Add the word ‘principle’ after something as lighthearted and fun as Goldilocks and all of a sudden it sounds like we’re going into some scientific, deep universal theory. I promise you we’re not.
Tonight was just all about finding that exact right balance. Somewhere definitely not west of Yellowknife, somewhere east, but not too far east. It was about finding somewhere juuust right between cloud banks. But really the night couldn’t have been more lucky for us with the aurora beginning to shimmer just as we stepped out from the car.
Of course there are nights the weather is iffy, when it’s less than perfect and clear skies aren’t immediately abounding. And on those nights, you just wish for a window - just being able to get somewhere, and back, with still a little gas left in the tank (the car’s, and ours).

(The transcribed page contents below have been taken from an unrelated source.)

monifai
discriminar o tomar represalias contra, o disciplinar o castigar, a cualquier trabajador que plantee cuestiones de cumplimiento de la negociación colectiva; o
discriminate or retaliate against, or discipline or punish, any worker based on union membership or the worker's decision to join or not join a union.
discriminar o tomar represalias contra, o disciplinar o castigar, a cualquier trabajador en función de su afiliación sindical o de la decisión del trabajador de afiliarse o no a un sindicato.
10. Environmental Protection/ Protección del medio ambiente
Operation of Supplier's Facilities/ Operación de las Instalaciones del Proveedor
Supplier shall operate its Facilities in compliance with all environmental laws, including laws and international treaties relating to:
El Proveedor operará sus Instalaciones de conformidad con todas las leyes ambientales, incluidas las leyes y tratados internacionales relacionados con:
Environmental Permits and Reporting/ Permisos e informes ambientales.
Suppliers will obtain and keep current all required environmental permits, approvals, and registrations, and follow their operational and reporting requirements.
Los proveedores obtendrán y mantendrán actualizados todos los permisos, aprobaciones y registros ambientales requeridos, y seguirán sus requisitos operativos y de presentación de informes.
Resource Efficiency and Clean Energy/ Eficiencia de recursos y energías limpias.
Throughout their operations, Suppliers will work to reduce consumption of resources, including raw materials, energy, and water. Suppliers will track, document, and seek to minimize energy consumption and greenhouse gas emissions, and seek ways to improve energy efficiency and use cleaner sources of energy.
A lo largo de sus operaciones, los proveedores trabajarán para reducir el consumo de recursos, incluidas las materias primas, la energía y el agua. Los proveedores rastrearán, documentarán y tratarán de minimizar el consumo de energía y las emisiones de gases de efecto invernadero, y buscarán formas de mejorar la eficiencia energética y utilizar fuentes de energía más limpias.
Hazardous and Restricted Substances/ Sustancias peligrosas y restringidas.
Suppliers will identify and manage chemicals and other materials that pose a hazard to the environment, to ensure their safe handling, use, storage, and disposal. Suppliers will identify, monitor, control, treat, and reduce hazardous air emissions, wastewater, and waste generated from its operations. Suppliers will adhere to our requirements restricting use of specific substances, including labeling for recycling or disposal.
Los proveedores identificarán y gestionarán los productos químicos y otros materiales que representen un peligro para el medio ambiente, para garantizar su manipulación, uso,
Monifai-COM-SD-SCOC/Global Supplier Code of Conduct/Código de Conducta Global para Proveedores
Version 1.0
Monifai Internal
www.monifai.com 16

Then there are nights like this, where the weather started initially as a bit of a mess. Clear skies were out there, but they were disappearing quickly and opening right back up. Satellite images looked far less than perfect. So a little bit out of town, clouds threatened a few times into mostly clearish skies, but it was like we blinked and they’d dissipate. And from maybe 10 minutes after we got settled, the aurora barely gave us a moment over the next few hours to notice much about the weather at all. She danced and danced and danced like you just had to see to believe. Even back home at 4 in the morning, having my nightly bowl of cereal while I cull my photos, she danced gently out the windows of our home.
It was, on another cold, cold night, full of all sorts of moments we are always dreaming of. The aurora stretched from horizon to horizon. Curtains of white or milky green shimmered directly above us, and as an end of the night goodbye, she danced in a way that was far more beautiful than the photos from any tourism agency’s brochure or oversaturated Instagram post show. There are not words for these moments, and all that’s required for them is just all our patience and the best luck.
It’s the one that never fails. It’s above all else - all universal laws, all known physics.
And it is that no matter how long you’ll wait, and how long you’ve been waiting, if you just pack up your tripod that’s been outside in -37° for 5 hours, put your camera away, and get the car ready to drive back to town - it’s auroral breakup time, and the best moments of the night quickly ensue.